The challenged law, SB 6, makes it a crime to purchase, receive, possess, transfer, sell, offer to sell, or manufacture any magazine that can hold more than 17 rounds of ammunition.

The founder and executive vice president of the Second Amendment Foundation (one of the two groups contesting the law), Alan Gottlieb, said the new law “literally criminalizes one of the most common and important means by which Delaware citizens can exercise their right of self-defense. In effect, SB 6 makes self-defense a potential criminal act, and that must not be allowed to stand.”

Delaware, the home state of Joe Biden, is under the virtual control of the Democratic Party: The governor’s office, all statewide executive offices, large majorities in both state houses, and all seats for the state in the U.S. Congress are held by anti-gun Democrats. Predictably, rather than celebrate the Supreme Court’s ruling in Bruen, the party thumbed its nose at the decision, implementing (for the first time in the state’s history) a ban on so-called high-capacity magazines.

The law, which became effective the moment the state’s Democratic Governor John Carney signed it on June 30, immediately criminalized every law-abiding gun owner in the state who owns such a “large capacity” magazine. All such owners must immediately turn over to a law-enforcement agency the offending magazines or face criminal charges: for a first offense, a $100 fine; for a second offense, six months in jail and a $1,150 fine; for additional offenses, up to five years in jail.

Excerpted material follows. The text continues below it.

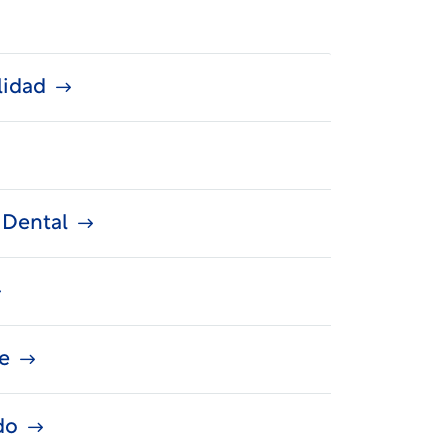
lidad
 Dental
e
do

The lawsuit used logic, common sense, historical tradition, and the language from both the Second and 14th Amendments to make its case against Kathy Jennings, the Democratic attorney general for the state:

  1. The AR-15 rifle, many of which come from the factory with magazines of 17 rounds or more, is owned by nearly 25 million Americans;
  2. There are, as a result, some 44 million AR-15s owned by those Americans;
  3. Those semi-automatic rifles “are very rarely used in the commission of crimes,” according to the lawsuit. “Mass shootings represent an extremely small subset of all violent crime committed with a gun, and mass shootings involving firearms that feature magazines holding more than 17 rounds are an even smaller subset still”;
  4. There is “no convincing empirical evidence that a state magazine ban will have any impact at all on mass shootings”;
  5. There is “no historical tradition” for prohibiting the possession of such magazines. “Indeed, until [this ban] was put in place, Delaware did not restrict possessing, purchasing, manufacturing, transferring, or selling standard capacity magazines, and no such laws existed anywhere in the United States before the 1990s”;
  6. “Firearms capable of firing multiple rounds without reloading were well known to the founding generation”; and
  7. Violent criminals “will not be meaningfully constrained by Delaware’s Ban … it will not be difficult for violent criminals to acquire them through illegal sales or importation despite Delaware’s Ban.”

Hopefully all of this will be persuasive to the U.S. District Court for the District of Delaware, where the suit was filed last week. But for the Democrats, such expressions of logic, common sense, and historical tradition, not to mention the aforementioned amendments to the U.S. Constitution, mean nothing.